Wednesday, September 21, 2011

QE Can’t Save the Day… We’ve Been Doing a Form of It For Over a Decade

by Graham Summers

While most commentators proclaim that QE is a completely new phenomenon, we have in fact seen a version of it in the form of the Fed’s and Asia’s (especially China’s) purchases of US Treasuries/ currency pegs over the last decade or so.

Indeed, today, the Fed, China, and Japan collectively hold 61% of the $10 trillion of US debt held by “the public.” When you add in the additional $4.6 trillion in US debt held by “intragovernmental holdings” (basically the Federal Government buying Treasuries by raiding Social Security and other pension funds) you find that Asia and the Feds have monetized $10.7 trillion of the US’s total $14.6 debt (roughly 73%) over the last 20 years.

In this context, unveiling even more QE (the Fed buying US debt) is virtually pointless. Indeed, the Fed would have to unveil a QE plan of $2 TRILLION just to make its US debt ownership on par with the Federal Government’s “intragovernmental holdings.”

To put a $2 trillion QE program into perspective, that would be on par with the Fed unveiling a QE program equal to QE 1, 2 and some of QE lite combined in one single program.

Now, if QE 2 which was only $600 billion, blew the price of food and energy through the roof, how would a QE program of $2 trillion impact these items? Do you really think the Fed could unleash a QE program of that size without inciting full-scale unrest in the US, not to mention destroying the US Dollar.

And with the Fed already as unpopular as it is, Obama’s polls falling to new lows on a weekly basis, and Bernanke well aware of the potential legal issues coming his way, the odds of the Fed doing this in two weeks’ time are next to none.

Indeed, the Fed’s balance sheet is already close to $3 trillion in size. How would commodities and the US Dollar respond to a Fed balance sheet of over $5 trillion? The Fed has already proved it has no means of draining the liquidity its put into the system in the last two years. What impact would an additional $2 trillion have?

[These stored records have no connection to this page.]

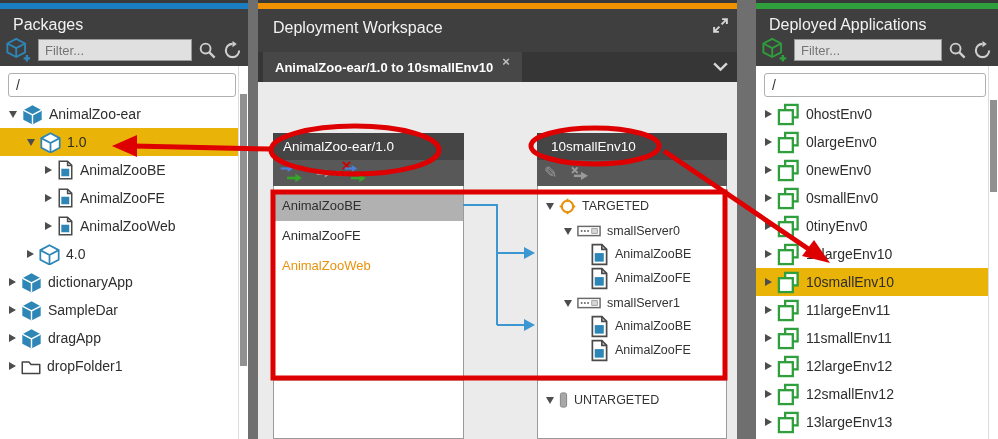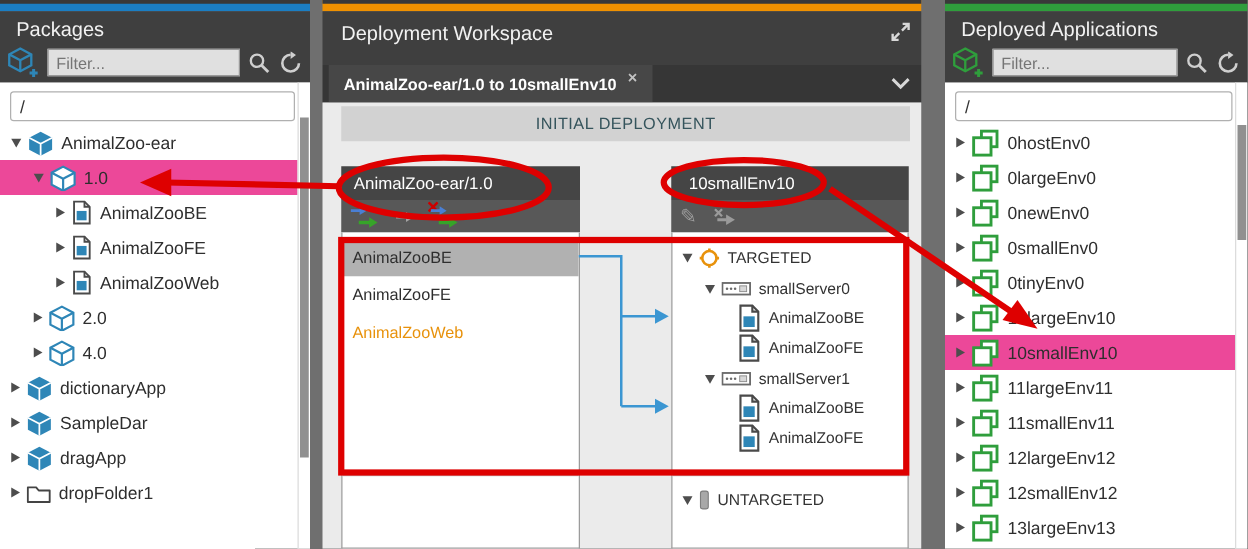--- a/index.html
+++ b/index.html
@@ -26,21 +26,21 @@
   #p-dep .cubeplus{color:#2f9e3c;}
   .filter{flex:1;height:20px;background:#e0e0e0;border:1px solid #999;font-size:13px;color:#000000;
     padding:0 6px;font-family:inherit;min-width:0;}
   .tool-ic{width:19px;height:19px;color:#cfcfcf;flex:none;}
 
   .side-content{position:absolute;top:66px;left:0;right:0;bottom:0;background:#fff;overflow:hidden;}
   .crumb{display:block;margin:7px 12px 2px 8px;width:calc(100% - 36px);height:22px;border:1px solid #b0b0b0;
     border-radius:3px;font-size:14px;color:#333;padding:0 7px;font-family:inherit;background:#fff;}
   .tree{margin-top:3px;}
   .trow{height:28px;display:flex;align-items:center;font-size:14px;color:#2e2e2e;width:calc(100% - 10px);}
-  .trow.sel{background:#ec4899;}
+  .trow.sel{background:#eab308;}
   .d0{padding-left:9px}.d1{padding-left:27px}.d2{padding-left:45px}
   .tri{width:0;height:0;margin-right:5px;flex:none;}
   .tri-r{border-left:7px solid #4d4d4d;border-top:4.5px solid transparent;border-bottom:4.5px solid transparent;}
   .tri-d{border-top:7px solid #4d4d4d;border-left:4.5px solid transparent;border-right:4.5px solid transparent;}
   .ic{margin-right:6px;flex:none;}
   .ic-cube{width:21px;height:21px;}
   .ic-doc{width:17px;height:20px;}
   .ic-folder{width:20px;height:17px;}
   .ic-env{width:23px;height:23px;}
   .lbl{white-space:nowrap;}
@@ -223,27 +223,20 @@
         <svg class="ic ic-doc">
             <use href="#sym-doc"></use>
           </svg>
         <span class="lbl">AnimalZooWeb</span>
       </div>
       <div class="trow d1">
         <span class="tri tri-r"></span>
         <svg class="ic ic-cube">
             <use href="#sym-cube-outline"></use>
           </svg>
-        <span class="lbl">2.0</span>
-      </div>
-      <div class="trow d1">
-        <span class="tri tri-r"></span>
-        <svg class="ic ic-cube">
-            <use href="#sym-cube-outline"></use>
-          </svg>
         <span class="lbl">4.0</span>
       </div>
       <div class="trow d0">
         <span class="tri tri-r"></span>
         <svg class="ic ic-cube">
             <use href="#sym-cube-filled"></use>
           </svg>
         <span class="lbl">dictionaryApp</span>
       </div>
       <div class="trow d0">
@@ -285,21 +278,20 @@
   <div class="tab-bar">
     <div class="tab">
       <span>AnimalZoo-ear/1.0 to 10smallEnv10</span>
       <span class="tab-close">×</span>
     </div>
     <svg class="ws-chevron">
         <use href="#sym-chevron"></use>
       </svg>
   </div>
   <div class="ws-content">
-    <div class="btn-initial">INITIAL DEPLOYMENT</div>
 
     <div class="col" id="col-src">
       <div class="col-header">AnimalZoo-ear/1.0</div>
       <div class="col-toolbar">
         <span class="dblarrow">
           <svg class="da1">
               <use href="#sym-arrow"></use>
             </svg>
           <svg class="da2">
               <use href="#sym-arrow"></use>

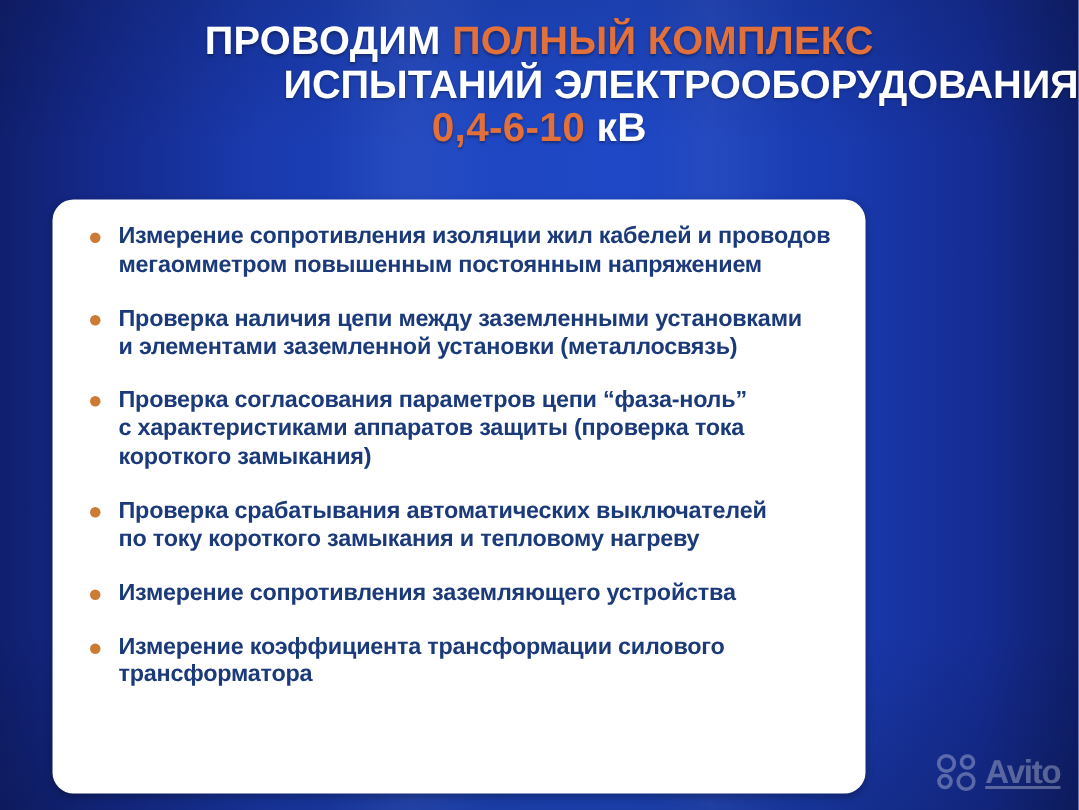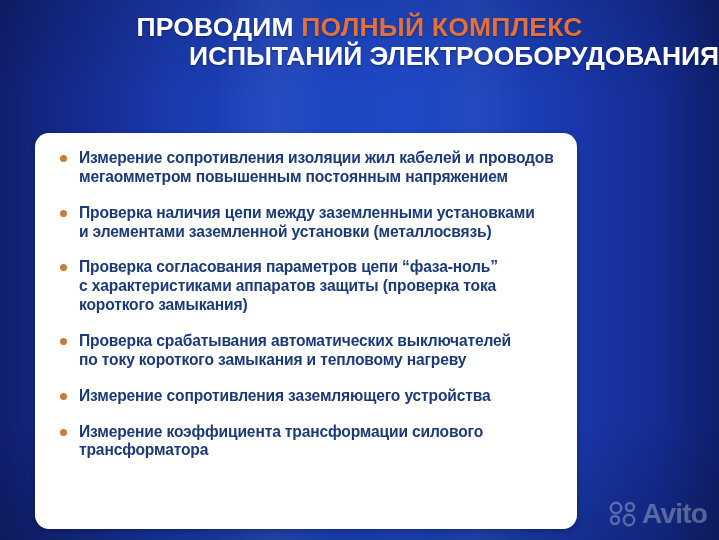--- a/index.html
+++ b/index.html
@@ -125,37 +125,39 @@
     position:absolute;
     right:12px; bottom:12px;
     display:flex;
     align-items:center;
     gap:3px;
     opacity:0.30;
     pointer-events:none;
   }
   #watermark-mark { display:block; }
   #watermark-text {
-    font-size:28px;
+    font-size:22px;
     font-weight:bold;
     color:#ffffff;
     letter-spacing:-0.8px;
     line-height:1;
+    text-decoration:underline;
   }
 </style>
 </head>
 <body>
 
 <div id="poster">
 
   <div id="bg-streaks"></div>
 
   <div id="headline">
     <span class="hl-line" id="hl-line-1"><span class="hl-white">ПРОВОДИМ</span> <span class="hl-accent">ПОЛНЫЙ КОМПЛЕКС</span></span>
     <span class="hl-line hl-white" id="hl-line-2">ИСПЫТАНИЙ  ЭЛЕКТРООБОРУДОВАНИЯ</span>
+    <span class="hl-line" id="hl-line-3"><span class="hl-accent">0,4-6-10</span> <span class="hl-white">кВ</span></span>
   </div>
 
   <div id="card">
     <ul id="bullet-list">
 
       <li class="bullet-item">
         <span class="bullet-dot"></span>
         <span class="bullet-text">
           <span class="ln">Измерение сопротивления изоляции жил кабелей и проводов</span>
           <span class="ln">мегаомметром повышенным постоянным напряжением</span>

The short answer is that QE 3 of that size would kill the US Dollar, destroy the US economy, and result in Bernanke being forced to resign at the least and possibly the Fed being dissolved.

Do you think the Fed would do this? These guys are morons, but they’re not so stupid as to take note of how the Greeks responded to financial ruin.

Another consideration is that each new Dollar of QE has created less “bang” for the marketplace. As I noted in previous articles, QE 2 proved that each new Fed stimulus program is less effective than the first. At that time I wrote:

Consider that QE 1 provided $1.25 trillion in liquidity to the markets. From the date of its inception until its end, the S&P 500 roughly 540 points. Put another way, each $10 billion was worth 4.3 points on the S&P 500.

In comparison, QE lite and QE 2 put roughly $900 billion into the market (roughly 75% of QE 1) creating a 251-point rally in the S&P 500. In this case, every $10 billion in additional capital was worth 2.7 points on the S&P 500.

So in financial terms, QE 3 is not likely to have a large impact on the market. The reason is that the entire US GDP miracle has been induced by some form of QE whether it be the Fed, China or Japan buying US debt or the US raiding pension funds to buy Treasuries over the last 20 years.

Combine these facts with the inflationary pressures created by QE 2 as well as the current political climate which is increasingly anti-Fed, and it’s clear the Fed will not be able to unveil QE 3 without some kind of catastrophe hitting first. Put another way, the Fed will be acting purely reactively, not proactively going forward.

This sets the stage for a MAJOR upset to the downside in the near future. Indeed, I fully believe that we may be on the verge of a market Crash. Behind the scenes, the market is on DEFCON Red Alert. Ignore what the mainstream media and White House are saying, we are in BIG TROUBLE.
So if you’ve not already take steps to prepare for what’s coming, you need to do so NOW while the markets are still holding up.

Because once the selling pressure comes back into the markets… it’s going to be far FAR too late.